- DO THIS:
Please give back the listing below line for line, with nothing changed, and leave the pictures out of your answer.

::: DATASET CONTENT

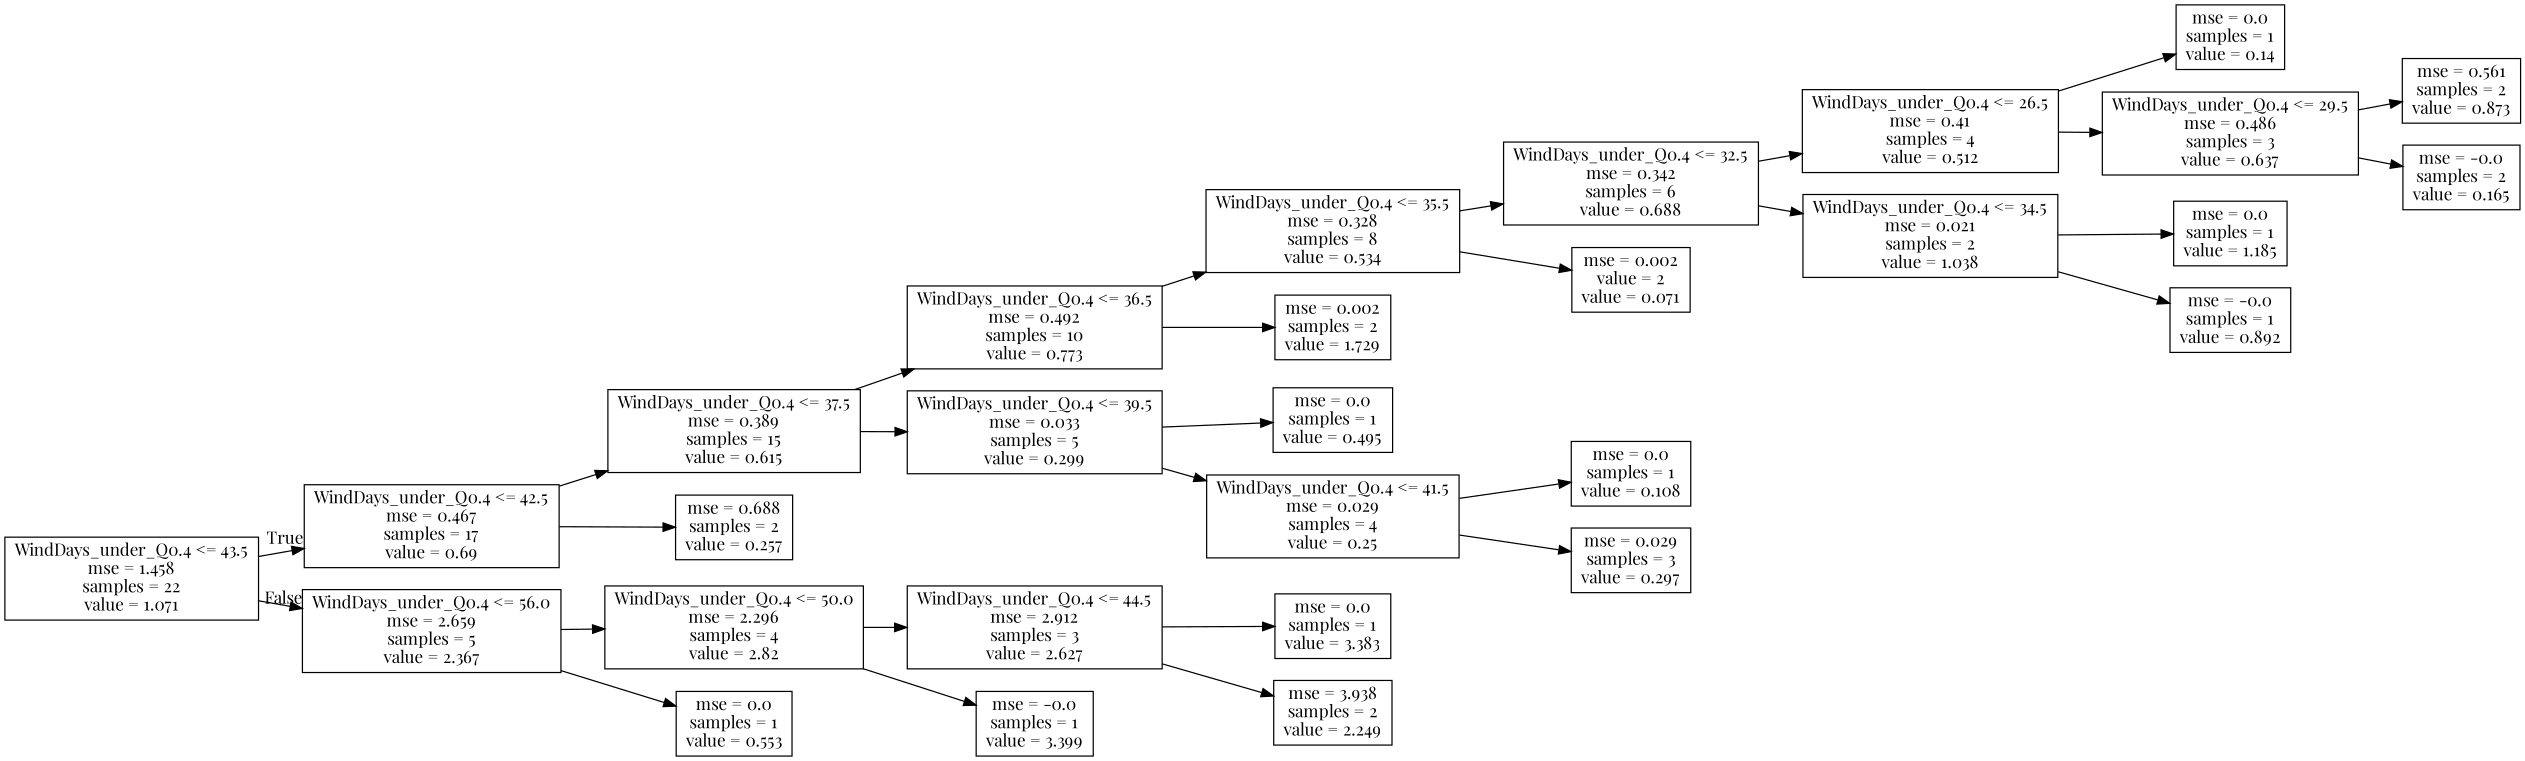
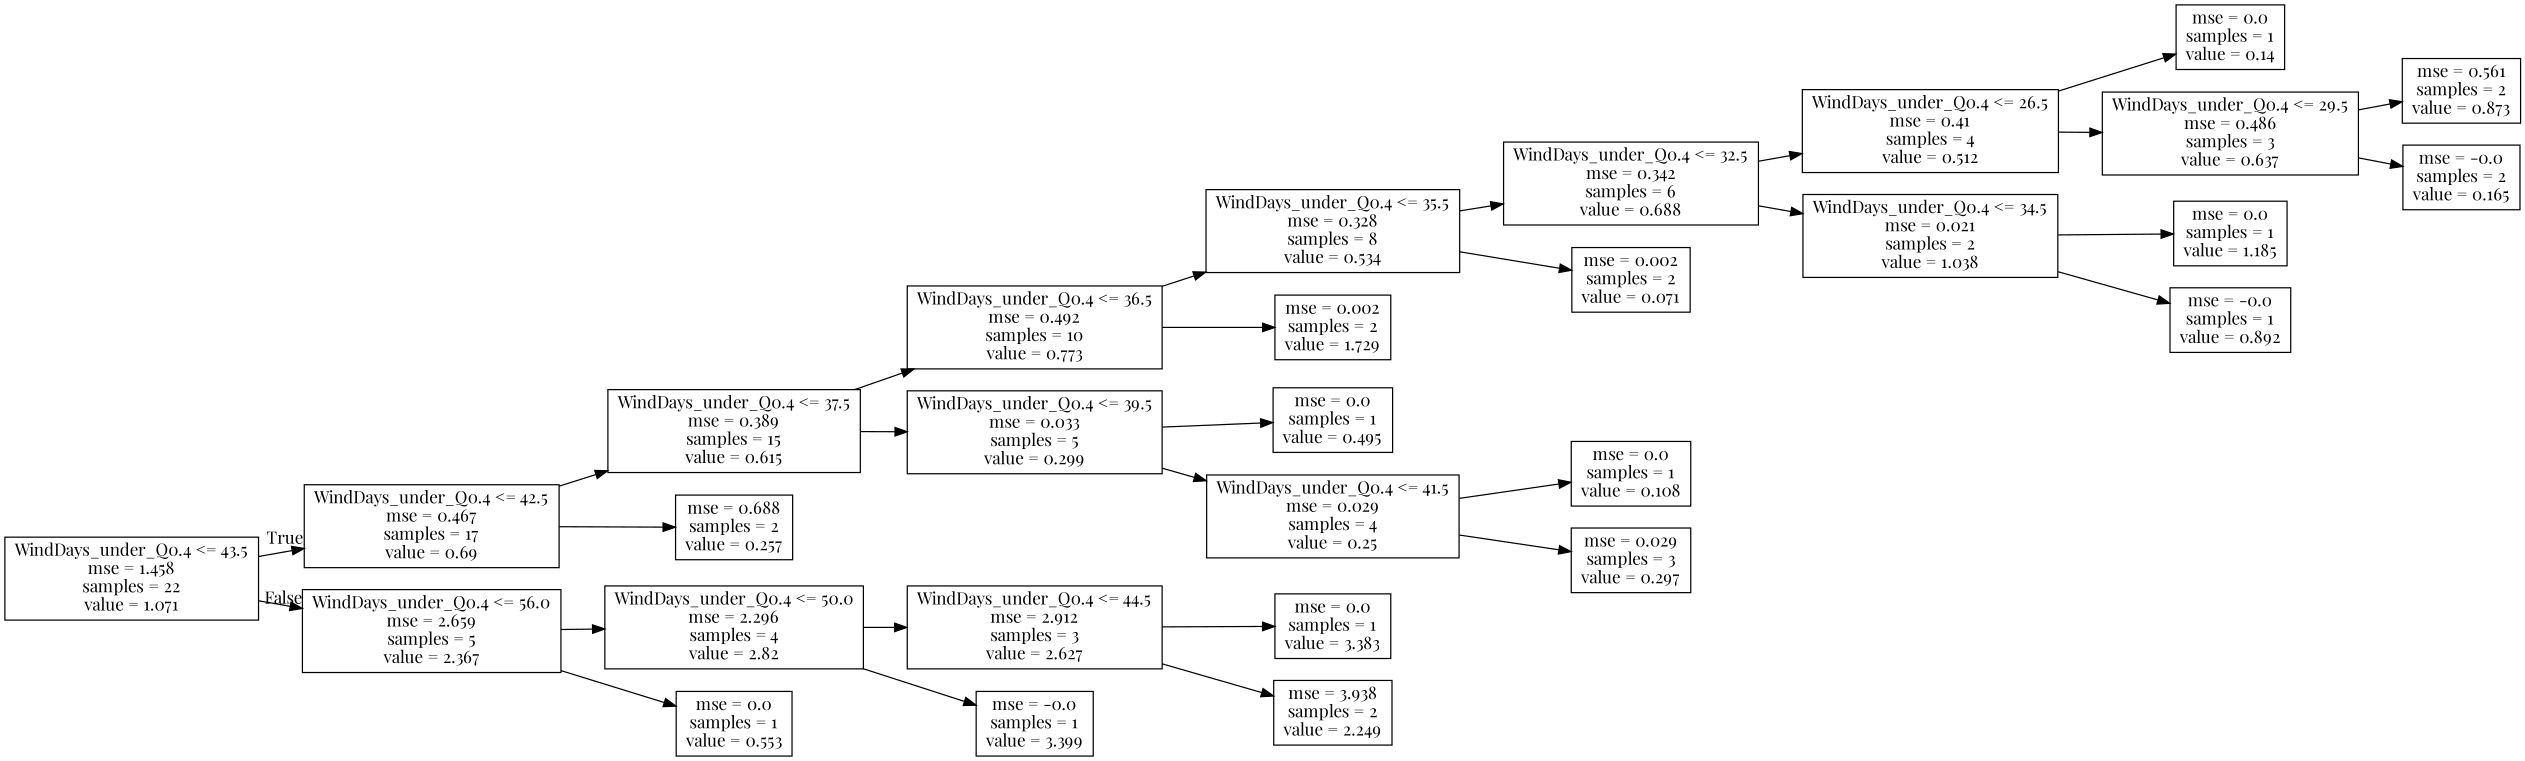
  digraph {
    fontname="Playfair Display"
    rankdir=LR
    node [fontname="Playfair Display" shape=box]
    edge [fontname="Playfair Display"]
    n1 [label="WindDays_under_Q0.4 <= 43.5\nmse = 1.458\nsamples = 22\nvalue = 1.071"]
    n2 [label="WindDays_under_Q0.4 <= 42.5\nmse = 0.467\nsamples = 17\nvalue = 0.69"]
    n3 [label="WindDays_under_Q0.4 <= 56.0\nmse = 2.659\nsamples = 5\nvalue = 2.367"]
    n4 [label="WindDays_under_Q0.4 <= 37.5\nmse = 0.389\nsamples = 15\nvalue = 0.615"]
    n5 [label="mse = 0.688\nsamples = 2\nvalue = 0.257"]
    n6 [label="WindDays_under_Q0.4 <= 50.0\nmse = 2.296\nsamples = 4\nvalue = 2.82"]
    n7 [label="mse = 0.0\nsamples = 1\nvalue = 0.553"]
    n8 [label="WindDays_under_Q0.4 <= 36.5\nmse = 0.492\nsamples = 10\nvalue = 0.773"]
    n9 [label="WindDays_under_Q0.4 <= 39.5\nmse = 0.033\nsamples = 5\nvalue = 0.299"]
    n10 [label="WindDays_under_Q0.4 <= 35.5\nmse = 0.328\nsamples = 8\nvalue = 0.534"]
    n11 [label="mse = 0.002\nsamples = 2\nvalue = 1.729"]
    n12 [label="mse = 0.0\nsamples = 1\nvalue = 0.495"]
    n13 [label="WindDays_under_Q0.4 <= 41.5\nmse = 0.029\nsamples = 4\nvalue = 0.25"]
    n14 [label="WindDays_under_Q0.4 <= 32.5\nmse = 0.342\nsamples = 6\nvalue = 0.688"]
-   n15 [label="mse = 0.002\nvalue = 2\nvalue = 0.071"]
+   n15 [label="mse = 0.002\nsamples = 2\nvalue = 0.071"]
    n16 [label="WindDays_under_Q0.4 <= 26.5\nmse = 0.41\nsamples = 4\nvalue = 0.512"]
    n17 [label="WindDays_under_Q0.4 <= 34.5\nmse = 0.021\nsamples = 2\nvalue = 1.038"]
    n18 [label="mse = 0.0\nsamples = 1\nvalue = 0.14"]
    n19 [label="WindDays_under_Q0.4 <= 29.5\nmse = 0.486\nsamples = 3\nvalue = 0.637"]
    n20 [label="mse = 0.0\nsamples = 1\nvalue = 1.185"]
    n21 [label="mse = -0.0\nsamples = 1\nvalue = 0.892"]
    n22 [label="mse = 0.561\nsamples = 2\nvalue = 0.873"]
    n23 [label="mse = -0.0\nsamples = 2\nvalue = 0.165"]
    n24 [label="mse = 0.0\nsamples = 1\nvalue = 0.108"]
    n25 [label="mse = 0.029\nsamples = 3\nvalue = 0.297"]
    n26 [label="WindDays_under_Q0.4 <= 44.5\nmse = 2.912\nsamples = 3\nvalue = 2.627"]
    n27 [label="mse = -0.0\nsamples = 1\nvalue = 3.399"]
    n28 [label="mse = 0.0\nsamples = 1\nvalue = 3.383"]
    n29 [label="mse = 3.938\nsamples = 2\nvalue = 2.249"]
    n1 -> n2 [headlabel=True labelangle=45 labeldistance=2.5]
    n1 -> n3 [headlabel=False labelangle=-45 labeldistance=2.5]
    n2 -> n4
    n2 -> n5
    n3 -> n6
    n3 -> n7
    n4 -> n8
    n4 -> n9
    n6 -> n26
    n6 -> n27
    n8 -> n10
    n8 -> n11
    n9 -> n12
    n9 -> n13
    n10 -> n14
    n10 -> n15
    n13 -> n24
    n13 -> n25
    n14 -> n16
    n14 -> n17
    n16 -> n18
    n16 -> n19
    n17 -> n20
    n17 -> n21
    n19 -> n22
    n19 -> n23
    n26 -> n28
    n26 -> n29
  }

::::::

- RESPONSE:
  digraph {
    fontname="Playfair Display"
    rankdir=LR
    node [fontname="Playfair Display" shape=box]
    edge [fontname="Playfair Display"]
    n1 [label="WindDays_under_Q0.4 <= 43.5\nmse = 1.458\nsamples = 22\nvalue = 1.071"]
    n2 [label="WindDays_under_Q0.4 <= 42.5\nmse = 0.467\nsamples = 17\nvalue = 0.69"]
    n3 [label="WindDays_under_Q0.4 <= 56.0\nmse = 2.659\nsamples = 5\nvalue = 2.367"]
    n4 [label="WindDays_under_Q0.4 <= 37.5\nmse = 0.389\nsamples = 15\nvalue = 0.615"]
    n5 [label="mse = 0.688\nsamples = 2\nvalue = 0.257"]
    n6 [label="WindDays_under_Q0.4 <= 50.0\nmse = 2.296\nsamples = 4\nvalue = 2.82"]
    n7 [label="mse = 0.0\nsamples = 1\nvalue = 0.553"]
    n8 [label="WindDays_under_Q0.4 <= 36.5\nmse = 0.492\nsamples = 10\nvalue = 0.773"]
    n9 [label="WindDays_under_Q0.4 <= 39.5\nmse = 0.033\nsamples = 5\nvalue = 0.299"]
    n10 [label="WindDays_under_Q0.4 <= 35.5\nmse = 0.328\nsamples = 8\nvalue = 0.534"]
    n11 [label="mse = 0.002\nsamples = 2\nvalue = 1.729"]
    n12 [label="mse = 0.0\nsamples = 1\nvalue = 0.495"]
    n13 [label="WindDays_under_Q0.4 <= 41.5\nmse = 0.029\nsamples = 4\nvalue = 0.25"]
    n14 [label="WindDays_under_Q0.4 <= 32.5\nmse = 0.342\nsamples = 6\nvalue = 0.688"]
-   n15 [label="mse = 0.002\nvalue = 2\nvalue = 0.071"]
+   n15 [label="mse = 0.002\nsamples = 2\nvalue = 0.071"]
    n16 [label="WindDays_under_Q0.4 <= 26.5\nmse = 0.41\nsamples = 4\nvalue = 0.512"]
    n17 [label="WindDays_under_Q0.4 <= 34.5\nmse = 0.021\nsamples = 2\nvalue = 1.038"]
    n18 [label="mse = 0.0\nsamples = 1\nvalue = 0.14"]
    n19 [label="WindDays_under_Q0.4 <= 29.5\nmse = 0.486\nsamples = 3\nvalue = 0.637"]
    n20 [label="mse = 0.0\nsamples = 1\nvalue = 1.185"]
    n21 [label="mse = -0.0\nsamples = 1\nvalue = 0.892"]
    n22 [label="mse = 0.561\nsamples = 2\nvalue = 0.873"]
    n23 [label="mse = -0.0\nsamples = 2\nvalue = 0.165"]
    n24 [label="mse = 0.0\nsamples = 1\nvalue = 0.108"]
    n25 [label="mse = 0.029\nsamples = 3\nvalue = 0.297"]
    n26 [label="WindDays_under_Q0.4 <= 44.5\nmse = 2.912\nsamples = 3\nvalue = 2.627"]
    n27 [label="mse = -0.0\nsamples = 1\nvalue = 3.399"]
    n28 [label="mse = 0.0\nsamples = 1\nvalue = 3.383"]
    n29 [label="mse = 3.938\nsamples = 2\nvalue = 2.249"]
    n1 -> n2 [headlabel=True labelangle=45 labeldistance=2.5]
    n1 -> n3 [headlabel=False labelangle=-45 labeldistance=2.5]
    n2 -> n4
    n2 -> n5
    n3 -> n6
    n3 -> n7
    n4 -> n8
    n4 -> n9
    n6 -> n26
    n6 -> n27
    n8 -> n10
    n8 -> n11
    n9 -> n12
    n9 -> n13
    n10 -> n14
    n10 -> n15
    n13 -> n24
    n13 -> n25
    n14 -> n16
    n14 -> n17
    n16 -> n18
    n16 -> n19
    n17 -> n20
    n17 -> n21
    n19 -> n22
    n19 -> n23
    n26 -> n28
    n26 -> n29
  }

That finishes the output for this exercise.